Suspects(25)



Theo got home at nine o’clock that night. The housekeeper had left the lights on for her on the first floor of the apartment, which was the second floor to Americans. There was an imposing marble entrance hall, and the large living room they had used to entertain. Matthieu loved giving grand parties, as he knew his grandparents had done in their days of grandeur. There were billowing satin drapes that framed the long French windows, high ceilings, and beautiful floors. There was a spectacular oval dining room with marble columns, where they could seat up to forty people for dinner, and a big, sunny highly efficient kitchen, an office for Matthieu, which he seldom used when he was at home. She used it for meetings of her own office staff occasionally.

Her office was next to his, lined with books and framed pieces that related to Theo.com, a big antique desk and red leather chairs. It was a room where she was comfortable and liked to work on new ideas she wanted to develop. She had spent many long nights there in the last year.

There was a large guest room next to her office that she had made her own in the last year. Their living quarters, and the magnificent bedroom Matthieu had had decorated to look like Marie-Antoinette’s boudoir for her, was on the floor above. She hadn’t used it since he died. She had a dressing room beside it full of the elegant clothes she no longer wore. She had worn her simplest plain black clothes for the last year, mostly black jeans and sweaters. There was a bathroom with a deep marble tub, and Matthieu’s wood-paneled dressing room, with Axel’s bedroom beyond it, which was closed now, with all his belongings still there. There were six guest bedrooms on that floor, used by the bodyguards now, and Matthieu’s gym. There was nothing on the second floor of the apartment that she needed, and she never went upstairs herself anymore. In addition, there was a pantry with a microwave, refrigerator, and small stove, which the bodyguards used, and a laundry room, a luggage room, and a suite for the housekeeper and maid. In fact, she only used her office and newly adopted bedroom and the kitchen now. The rest was either out of sight upstairs, or the curtains were drawn as in the living and dining rooms that hadn’t been used in over a year.
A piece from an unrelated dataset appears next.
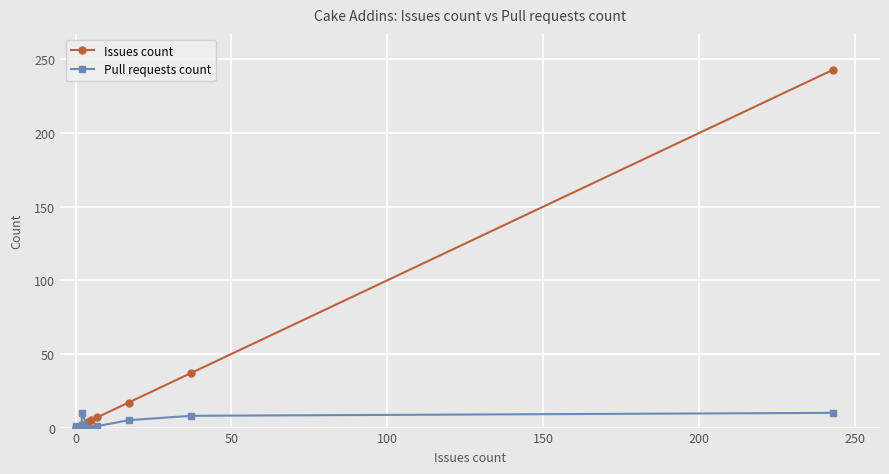

What is the sum of all Issues count values?

317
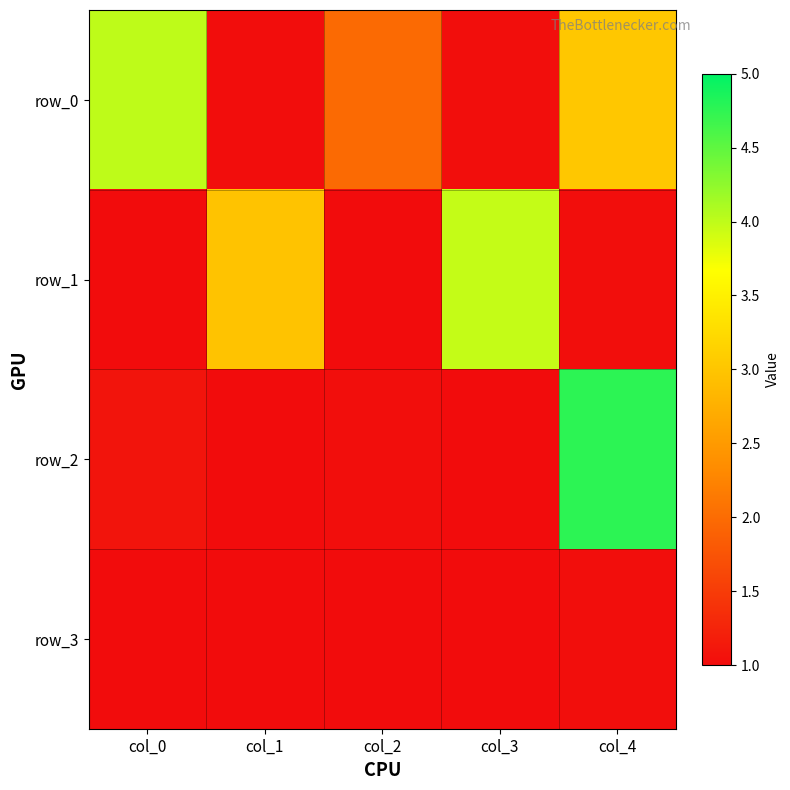

Which category has the highest value across all series?

col_4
In the last few years, she was too busy to entertain on the grand scale Matthieu enjoyed. She had never really liked it. She marveled at times at how much the apartment looked like his grandparents’ old apartment from photographs she’d seen. He had achieved just the effect he wanted long before Theo came along. She had always felt it was his home, or his family’s, more than hers, but it didn’t bother her.

The chateau was equally grand, and restored to exactly how it had looked when his grandparents were alive and owned it in their heyday, before the war that took everything from them because of their own bad judgment and the country they had betrayed. As a boy, he had frequently been reminded by people who knew that they had been collaborators. It was something no one had forgotten in France, even seventy-five years later. His family name was well known.

Theo walked into her office, set her bag down and looked around. She glanced at her mail and knew that her assistant had come from the office and taken all the urgent mail that had to be dealt with and paid the bills for her.

The bodyguard had set her suitcase down in her bedroom before he left, and the next one on duty was in the kitchen, in case she needed him. Some of them were more pleasant than others, and she chatted with them occasionally in the car, but she was tired of never being alone anywhere anymore, not even in her own home. There was a coffee station in the pantry for the staff, and a refrigerator for their use, with a small sitting area and table, so she didn’t have to run into them in the kitchen, and there was a small living room for them, used by the bodyguards and the two housekeeping women, with a TV. The bodyguards were always there now. Matthieu would have hated it. He had liked his privacy, and so did she, which was why they had dispensed with employees at the chateau on the weekends, and why Axel and Matthieu were so easily kidnapped. But with six armed, hooded men, their house staff at the chateau wouldn’t have been able to stop them, and Matthieu had never felt the need for security.

Theo glanced out the windows at the familiar streetlamps and the trees. She liked the view from her windows. From the living room, they could see the Eiffel Tower when it sparkled on the hour. It looked like a lovely toy when it did. Axel had loved seeing it and so did she on nights when she couldn’t sleep. She had been nocturnal for most of the past year and was getting back to normal hours now.

She unpacked her suitcase in the small guest room she had taken over for racks of the plain black clothes she wore all the time now. She had worn black for all of the past year, and had only recently added some color. It was a relief to wear white again, and pastels. She had done what Matthieu would have expected of her and she felt herself. But the year anniversary had come almost a month ago, and she had taken a few colored clothes on her trip. They felt foreign to her now, as though they had belonged to someone else.

She looked into the refrigerator, didn’t see anything she wanted to eat, poured herself a glass of juice, and went back to her office to set up the laptop she’d taken with her. It made her think of Mike again. There was no message from him, and she didn’t expect there to be. He was just a nice person she had met on her trip. She had almost convinced herself of it by the time she had gone through all her mail, which was mostly invitations she wouldn’t accept. She was surprised that people still invited her after a year. It was too painful to see their old friends and the pity in their eyes. It made her feel even worse. Solitude was easier.